La sentenza ha sancito - di
fatto, anche se non di principio esplicito - che il perseguimento della salute
di un uomo o di una donna non ancora nati può giustificare la distruzione della
vita di altri uomini e donne, anch’essi nella vita prenatale, ma malati o che
potrebbero diventare tali. Le sentenze sull’aborto non si erano mai spinte fino
a questo punto: alcune erano giunte ad ammettere la insindacabile prevalenza, a
loro dire, della salute della donna sulla vita del concepito, malato o anche
sano; altre, quella dei cosiddetti "interessi" della famiglia e della
società rispetto alla nascita di bambini affetti da patologie congenite, tali
da autorizzare la loro soppressione in utero.
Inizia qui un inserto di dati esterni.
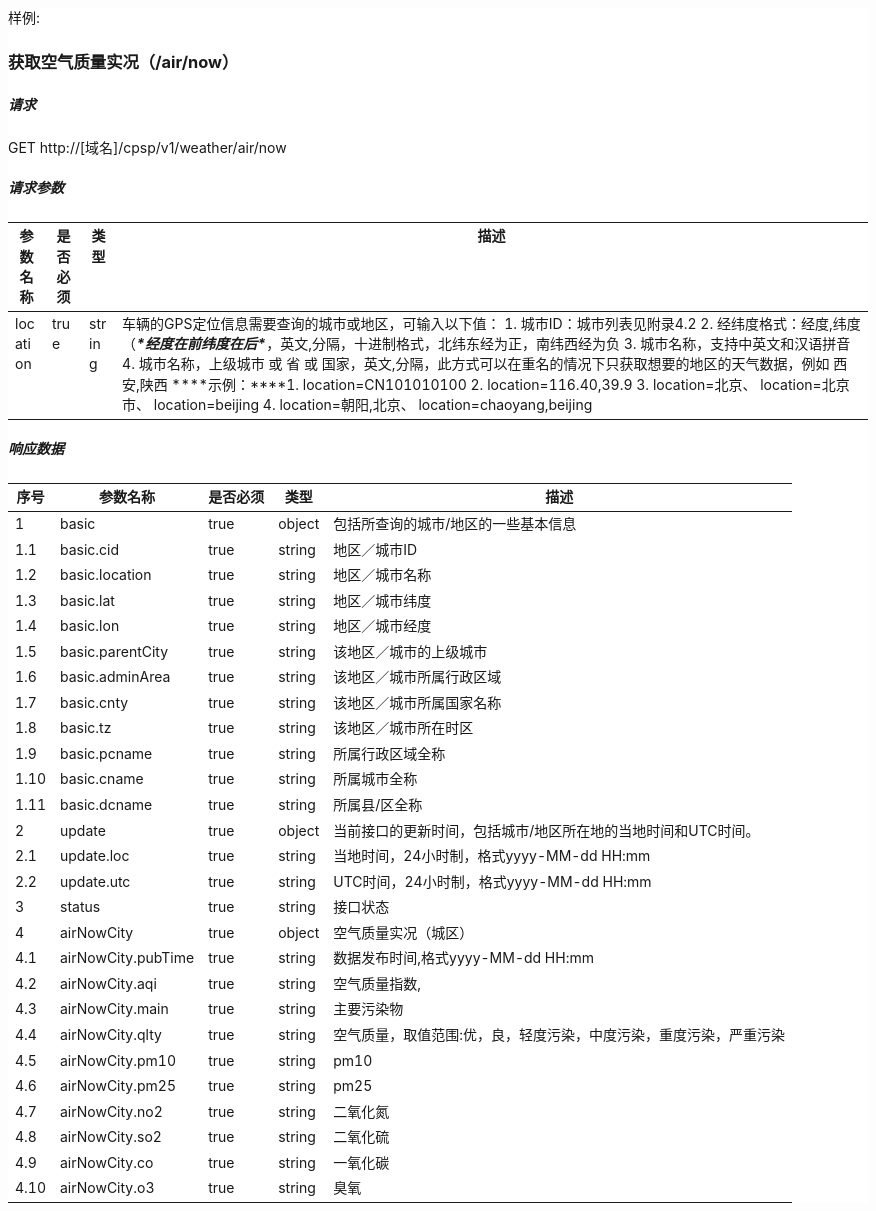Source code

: 样例:

### 获取空气质量实况（/air/now）

##### 请求

GET http://[域名]/cpsp/v1/weather/air/now

##### 请求参数

| 参数名称 | 是否必须 | 类型   | 描述                                                         |
| -------- | -------- | ------ | ------------------------------------------------------------ |
| location | true     | string | 车辆的GPS定位信息需要查询的城市或地区，可输入以下值： 1. 城市ID：城市列表见附录4.2 2. 经纬度格式：经度,纬度（***\*经度在前纬度在后\****，英文,分隔，十进制格式，北纬东经为正，南纬西经为负 3. 城市名称，支持中英文和汉语拼音 4. 城市名称，上级城市 或 省 或 国家，英文,分隔，此方式可以在重名的情况下只获取想要的地区的天气数据，例如 西安,陕西 ***\*示例：\****1. location=CN101010100 2. location=116.40,39.9 3. location=北京、 location=北京市、 location=beijing 4. location=朝阳,北京、 location=chaoyang,beijing |

##### 响应数据

| 序号 | 参数名称                 | 是否必须 | 类型         | 描述                                                         |
| ---- | ------------------------ | -------- | ------------ | ------------------------------------------------------------ |
| 1    | basic                    | true     | object       | 包括所查询的城市/地区的一些基本信息                          |
| 1.1  | basic.cid                | true     | string       | 地区／城市ID                                                 |
| 1.2  | basic.location           | true     | string       | 地区／城市名称                                               |
| 1.3  | basic.lat                | true     | string       | 地区／城市纬度                                               |
| 1.4  | basic.lon                | true     | string       | 地区／城市经度                                               |
| 1.5  | basic.parentCity         | true     | string       | 该地区／城市的上级城市                                       |
| 1.6  | basic.adminArea          | true     | string       | 该地区／城市所属行政区域                                     |
| 1.7  | basic.cnty               | true     | string       | 该地区／城市所属国家名称                                     |
| 1.8  | basic.tz                 | true     | string       | 该地区／城市所在时区                                         |
| 1.9  | basic.pcname             | true     | string       | 所属行政区域全称                                             |
| 1.10 | basic.cname              | true     | string       | 所属城市全称                                                 |
| 1.11 | basic.dcname             | true     | string       | 所属县/区全称                                                |
| 2    | update                   | true     | object       | 当前接口的更新时间，包括城市/地区所在地的当地时间和UTC时间。 |
| 2.1  | update.loc               | true     | string       | 当地时间，24小时制，格式yyyy-MM-dd HH:mm                     |
| 2.2  | update.utc               | true     | string       | UTC时间，24小时制，格式yyyy-MM-dd HH:mm                      |
| 3    | status                   | true     | string       | 接口状态                                                     |
| 4    | airNowCity               | true     | object       | 空气质量实况（城区）                                         |
| 4.1  | airNowCity.pubTime       | true     | string       | 数据发布时间,格式yyyy-MM-dd HH:mm                            |
| 4.2  | airNowCity.aqi           | true     | string       | 空气质量指数,                                                |
| 4.3  | airNowCity.main          | true     | string       | 主要污染物                                                   |
| 4.4  | airNowCity.qlty          | true     | string       | 空气质量，取值范围:优，良，轻度污染，中度污染，重度污染，严重污染 |
| 4.5  | airNowCity.pm10          | true     | string       | pm10                                                         |
| 4.6  | airNowCity.pm25          | true     | string       | pm25                                                         |
| 4.7  | airNowCity.no2           | true     | string       | 二氧化氮                                                     |
| 4.8  | airNowCity.so2           | true     | string       | 二氧化硫                                                     |
| 4.9  | airNowCity.co            | true     | string       | 一氧化碳                                                     |
| 4.10 | airNowCity.o3            | true     | string       | 臭氧                                                         |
Infine, con l’aborto selettivo
(la "riduzione" del numero dei feti nelle gravidanze plurigemine
attraverso l’eliminazione di uno o più di essi), si è voluta privilegiare la
salute di uno o più feti sani e della donna a scapito della vita di altri feti,
anch’essi sani, il cui sviluppo contemporaneo avrebbe potuto compromettere la
salute dei primi. In un certo numero di Paesi extraeuropei si è arrivati a
tollerare anche la soppressione di un concepito femmina (per quanto sano) a
favore della nascita di figli maschi.
I giudici di primo livello a
Strasburgo non si sono fermati qui (e siamo già ben oltre ogni limite di
civiltà). Hanno abbracciato la tesi inaudita che la salute di un fratello o di
una sorella vale la morte di un altro fratello o sorella, coetanei (stessi
primi giorni di vita), con la sola "colpa" di essere affetti da
anomalie genetiche legate allo sviluppo di alcune malattie.
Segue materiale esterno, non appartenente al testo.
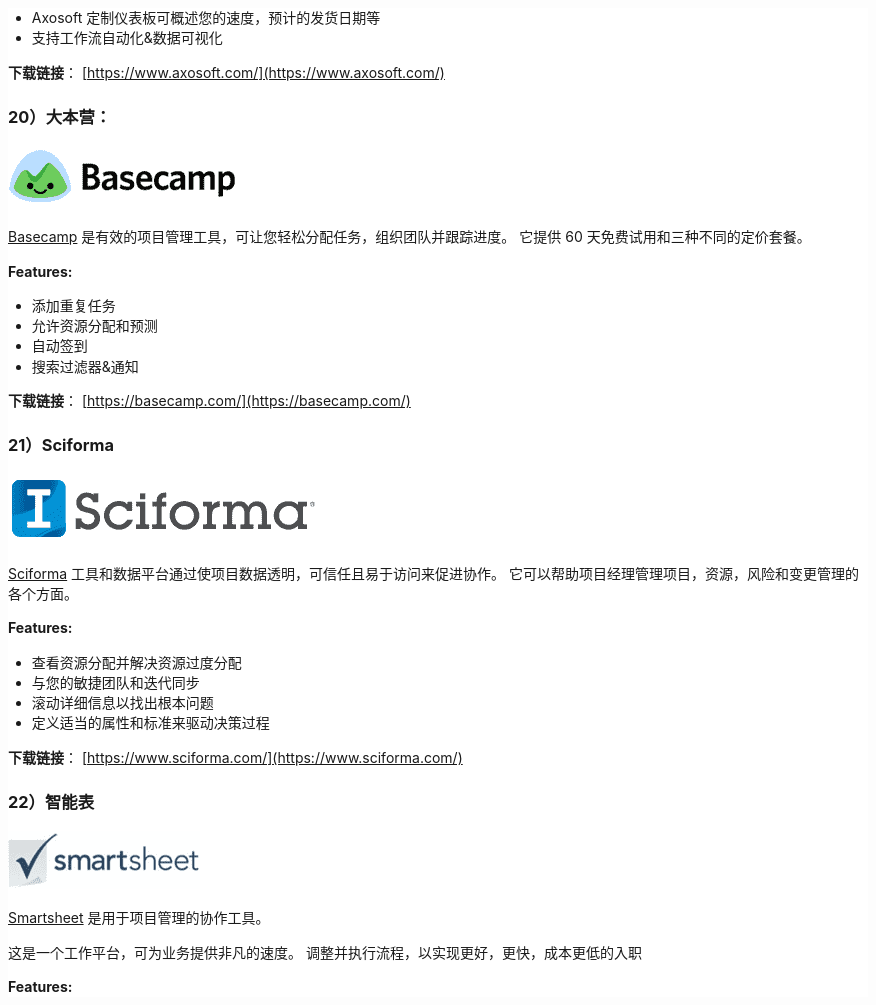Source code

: *   Axosoft 定制仪表板可概述您的速度，预计的发货日期等
*   支持工作流自动化&数据可视化

**下载链接**： [https://www.axosoft.com/](https://www.axosoft.com/)

### 20）大本营：

![](img/d330174df471826777ccecb328b8c41a.png)

[Basecamp](https://basecamp.com/) 是有效的项目管理工具，可让您轻松分配任务，组织团队并跟踪进度。 它提供 60 天免费试用和三种不同的定价套餐。

**Features:**

*   添加重复任务
*   允许资源分配和预测
*   自动签到
*   搜索过滤器&通知

**下载链接**： [https://basecamp.com/](https://basecamp.com/)

### 21）Sciforma

![](img/5f0e09e5e035214ec726527e15d44bc6.png)

[Sciforma](https://www.sciforma.com/) 工具和数据平台通过使项目数据透明，可信任且易于访问来促进协作。 它可以帮助项目经理管理项目，资源，风险和变更管理的各个方面。

**Features:**

*   查看资源分配并解决资源过度分配
*   与您的敏捷团队和迭代同步
*   滚动详细信息以找出根本问题
*   定义适当的属性和标准来驱动决策过程

**下载链接**： [https://www.sciforma.com/](https://www.sciforma.com/)

### 22）智能表

![](img/cb771cd9f324c80a50a5c3e0116a4787.png)

[Smartsheet](https://www.smartsheet.com/) 是用于项目管理的协作工具。

这是一个工作平台，可为业务提供非凡的速度。 调整并执行流程，以实现更好，更快，成本更低的入职

**Features:**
E così dalla locuzione «mors tua
vita mea» – vertice dell’egoismo umano – si arriva all’ancor più abominevole
sentenza «mors tua salus mea», senza neppure passare per una, sia pur indebita,
applicazione del cosiddetto "principio terapeutico". La morte degli
embrioni malati non è neppure lo strumento operativo per recuperare la salute
di un altro embrione o bambino malato attraverso un processo terapeutico, ma
solo una condizione "a priori" (e, come tale, dovrebbe essere
sostenuta da robuste ragioni teoretiche e pratiche, e non semplicemente
affermata) per non accogliere e promuovere la vita di un figlio che potrebbe
risultare segnata dalla malattia, decidendo i genitori – sempre
aprioristicamente – di consentire lo sviluppo esclusivamente a un figlio dichiarato
sano, addirittura non ancora impiantato in utero (e, in alcuni casi, neppure
concepito) in quel momento.
Nella "civiltà della
salute" europea sembra aprirsi l’inquietante scenario di una
discriminazione – non strumentale alla guarigione ma precondizionale
all’assenza di malattia – tra soggetti di pari razza, età, sesso, grado e luogo
di sviluppo, figli dello stesso uomo e della stessa donna, che non possiamo non
definire una nuova versione di autentica eugenetica negativa (con buona pace di
coloro che insorgono di fronte a questo appellativo), che si consuma nei
laboratori di una clinica per la procreazione medicalmente assistita.
Nel nostro continente, come in
altri, si è molto - troppo - discusso sull’ambizione di una eugenetica
positiva, a partire dalle possibilità della clonazione e dell’ingegneria
genetica, e troppo poco sulla tentazione di un ritorno all’eugenetica negativa,
questa volta non con il volto truce dello sterminio di massa, ma con le
parvenze ammalianti della biotecnologia riproduttiva individuale. Faremmo bene
a riflettere su quale strada si sono incamminati i diritti umani di tutti e di
ciascuno, a partire da quello fondamentale e inalienabile alla vita che, a
rigore di ragione e di esperienza elementare dell’uomo, precede e rende
possibile ogni altro diritto, anche quello alla salute.